Understanding Cash Wages
Cash wages represent the actual amount of money employees receive in exchange for their work.
They are often called 'nominal wages' because they are not adjusted for inflation.
When looking at salary trends, it's useful to distinguish between cash wages and real wages, as the two can tell quite different stories about purchasing power.
In our exercise, cash wages increased by 8% over the past five years.
This indicates that, in nominal terms, employees are earning more now than they were five years ago.
However, just looking at cash wages can be misleading if inflation is also increasing.
High inflation can erode the purchasing power of these cash wage increases.
Exploring Real Wages
Real wages help us understand the buying power of an individual's earnings.
They are calculated by adjusting cash wages for inflation.

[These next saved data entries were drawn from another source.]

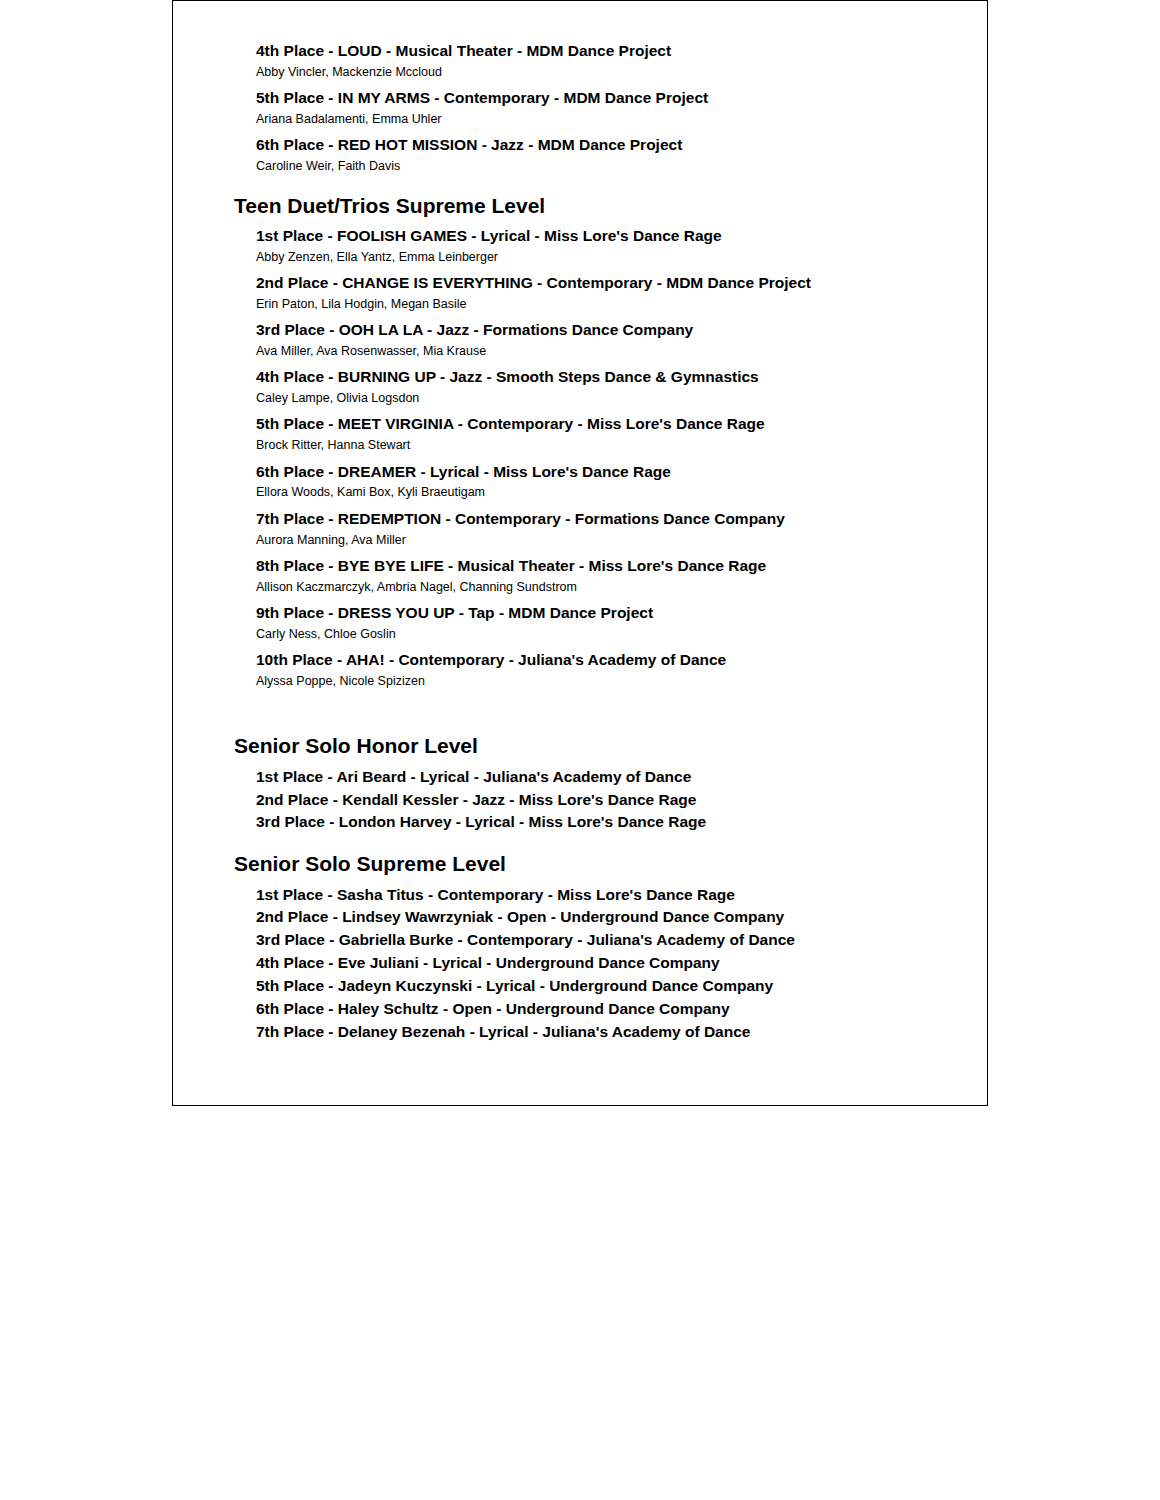4th Place - LOUD - Musical Theater - MDM Dance Project
Abby Vincler, Mackenzie Mccloud
5th Place - IN MY ARMS - Contemporary - MDM Dance Project
Ariana Badalamenti, Emma Uhler
6th Place - RED HOT MISSION - Jazz - MDM Dance Project
Caroline Weir, Faith Davis
Teen Duet/Trios Supreme Level
1st Place - FOOLISH GAMES - Lyrical - Miss Lore's Dance Rage
Abby Zenzen, Ella Yantz, Emma Leinberger
2nd Place - CHANGE IS EVERYTHING - Contemporary - MDM Dance Project
Erin Paton, Lila Hodgin, Megan Basile
3rd Place - OOH LA LA - Jazz - Formations Dance Company
Ava Miller, Ava Rosenwasser, Mia Krause
4th Place - BURNING UP - Jazz - Smooth Steps Dance & Gymnastics
Caley Lampe, Olivia Logsdon
5th Place - MEET VIRGINIA - Contemporary - Miss Lore's Dance Rage
Brock Ritter, Hanna Stewart
6th Place - DREAMER - Lyrical - Miss Lore's Dance Rage
Ellora Woods, Kami Box, Kyli Braeutigam
7th Place - REDEMPTION - Contemporary - Formations Dance Company
Aurora Manning, Ava Miller
8th Place - BYE BYE LIFE - Musical Theater - Miss Lore's Dance Rage
Allison Kaczmarczyk, Ambria Nagel, Channing Sundstrom
9th Place - DRESS YOU UP - Tap - MDM Dance Project
Carly Ness, Chloe Goslin
10th Place - AHA! - Contemporary - Juliana's Academy of Dance
Alyssa Poppe, Nicole Spizizen
Senior Solo Honor Level
1st Place - Ari Beard - Lyrical - Juliana's Academy of Dance
2nd Place - Kendall Kessler - Jazz - Miss Lore's Dance Rage
3rd Place - London Harvey - Lyrical - Miss Lore's Dance Rage
Senior Solo Supreme Level
1st Place - Sasha Titus - Contemporary - Miss Lore's Dance Rage
2nd Place - Lindsey Wawrzyniak - Open - Underground Dance Company
3rd Place - Gabriella Burke - Contemporary - Juliana's Academy of Dance
4th Place - Eve Juliani - Lyrical - Underground Dance Company
5th Place - Jadeyn Kuczynski - Lyrical - Underground Dance Company
6th Place - Haley Schultz - Open - Underground Dance Company
7th Place - Delaney Bezenah - Lyrical - Juliana's Academy of Dance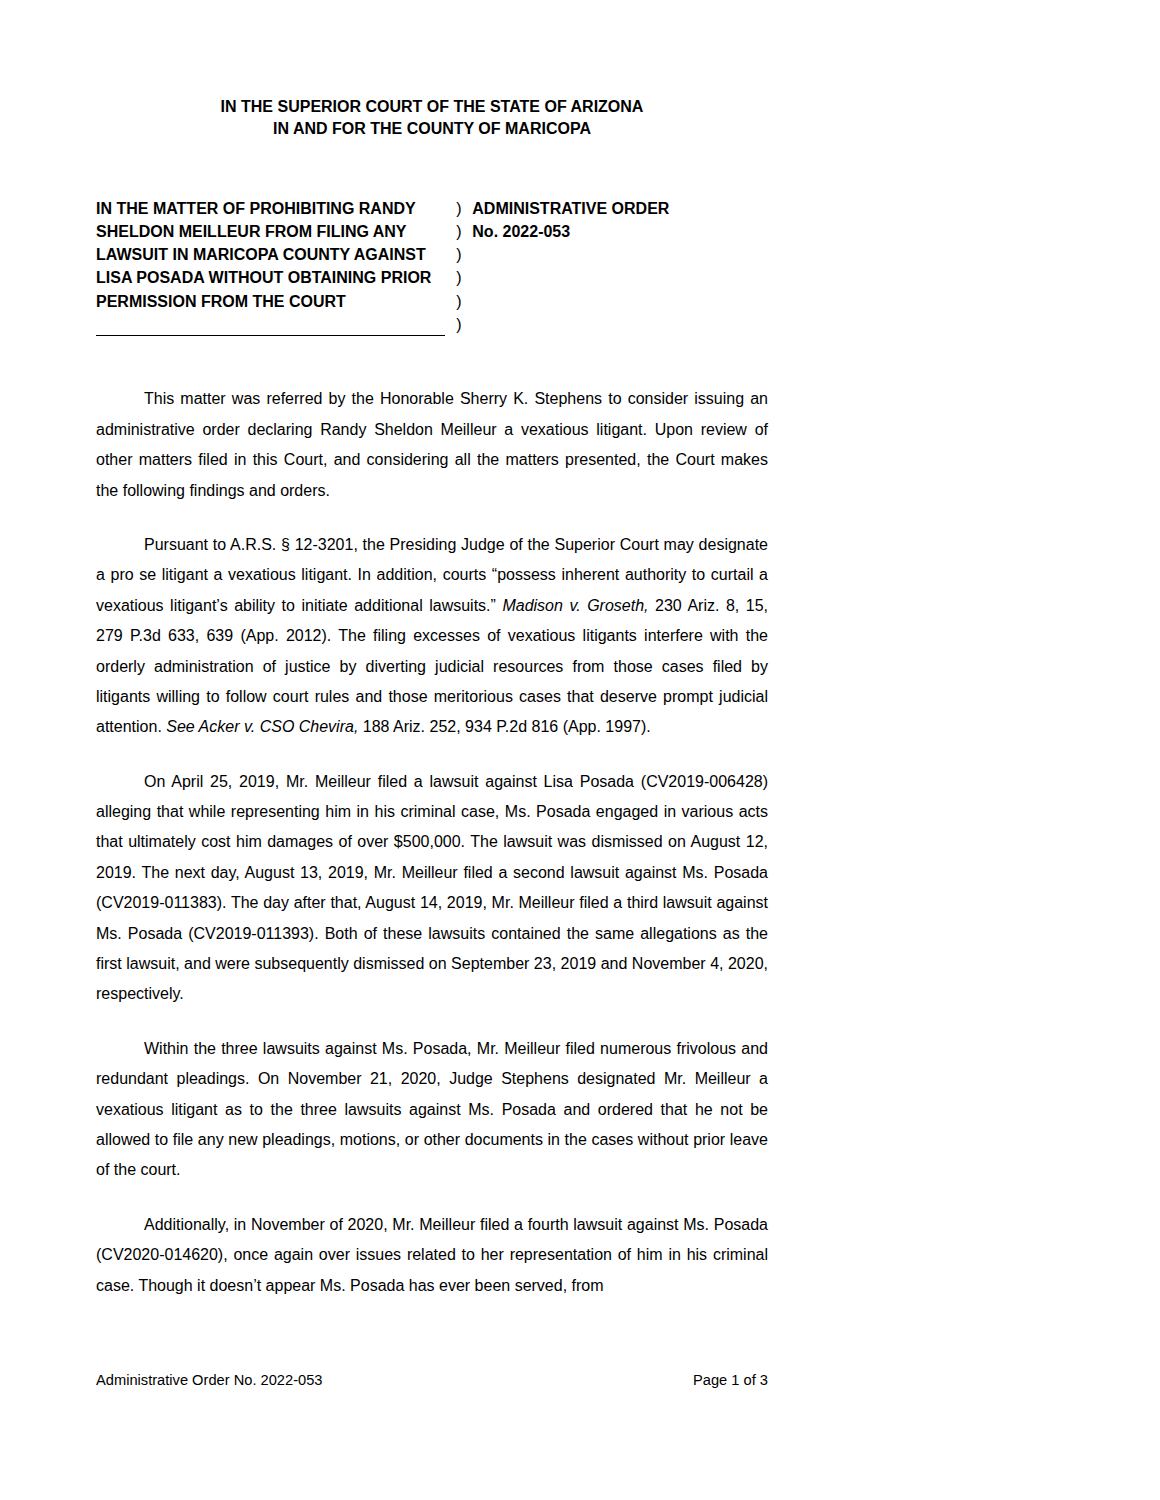IN THE SUPERIOR COURT OF THE STATE OF ARIZONA
IN AND FOR THE COUNTY OF MARICOPA
| IN THE MATTER OF PROHIBITING RANDY SHELDON MEILLEUR FROM FILING ANY LAWSUIT IN MARICOPA COUNTY AGAINST LISA POSADA WITHOUT OBTAINING PRIOR PERMISSION FROM THE COURT | ) ) ) ) ) ) | ADMINISTRATIVE ORDER No. 2022-053 |
This matter was referred by the Honorable Sherry K. Stephens to consider issuing an administrative order declaring Randy Sheldon Meilleur a vexatious litigant. Upon review of other matters filed in this Court, and considering all the matters presented, the Court makes the following findings and orders.
Pursuant to A.R.S. § 12-3201, the Presiding Judge of the Superior Court may designate a pro se litigant a vexatious litigant. In addition, courts “possess inherent authority to curtail a vexatious litigant’s ability to initiate additional lawsuits.” Madison v. Groseth, 230 Ariz. 8, 15, 279 P.3d 633, 639 (App. 2012). The filing excesses of vexatious litigants interfere with the orderly administration of justice by diverting judicial resources from those cases filed by litigants willing to follow court rules and those meritorious cases that deserve prompt judicial attention. See Acker v. CSO Chevira, 188 Ariz. 252, 934 P.2d 816 (App. 1997).
On April 25, 2019, Mr. Meilleur filed a lawsuit against Lisa Posada (CV2019-006428) alleging that while representing him in his criminal case, Ms. Posada engaged in various acts that ultimately cost him damages of over $500,000. The lawsuit was dismissed on August 12, 2019. The next day, August 13, 2019, Mr. Meilleur filed a second lawsuit against Ms. Posada (CV2019-011383). The day after that, August 14, 2019, Mr. Meilleur filed a third lawsuit against Ms. Posada (CV2019-011393). Both of these lawsuits contained the same allegations as the first lawsuit, and were subsequently dismissed on September 23, 2019 and November 4, 2020, respectively.
Within the three lawsuits against Ms. Posada, Mr. Meilleur filed numerous frivolous and redundant pleadings. On November 21, 2020, Judge Stephens designated Mr. Meilleur a vexatious litigant as to the three lawsuits against Ms. Posada and ordered that he not be allowed to file any new pleadings, motions, or other documents in the cases without prior leave of the court.
Additionally, in November of 2020, Mr. Meilleur filed a fourth lawsuit against Ms. Posada (CV2020-014620), once again over issues related to her representation of him in his criminal case. Though it doesn’t appear Ms. Posada has ever been served, from
Administrative Order No. 2022-053 Page 1 of 3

The formula used to calculate real wages is: \[ \text{Real Wages} = \frac{\text{Cash Wages}}{\text{CPI Index}} \] The idea is that even if your cash wages go up, your real wages might go down if the cost of living (represented by the CPI) increases faster.
In our exercise, real wages decreased by 7% even though cash wages increased by 8%.
This tells us that inflation is eroding the value of the wage increase employees received.
The result is that employees can buy less with their wages now than they could five years ago, even though they nominally earn more.
Defining Inflation and the CPI
Inflation is the rate at which the general level of prices for goods and services is rising, and subsequently, purchasing power is falling.
It is typically measured as an annual percentage increase.
A key indicator used to measure inflation is the Consumer Price Index (CPI).
CPI calculates the average change over time in the prices paid by consumers for a basket of goods and services.
To understand the impact of inflation on wages, we use the CPI to adjust nominal wages to find real wages.
In our exercise, we calculated that the CPI increased by approximately 16.13% over the past five years.
This substantial rise in CPI explains why real wages decreased, even though cash wages showed a positive increase.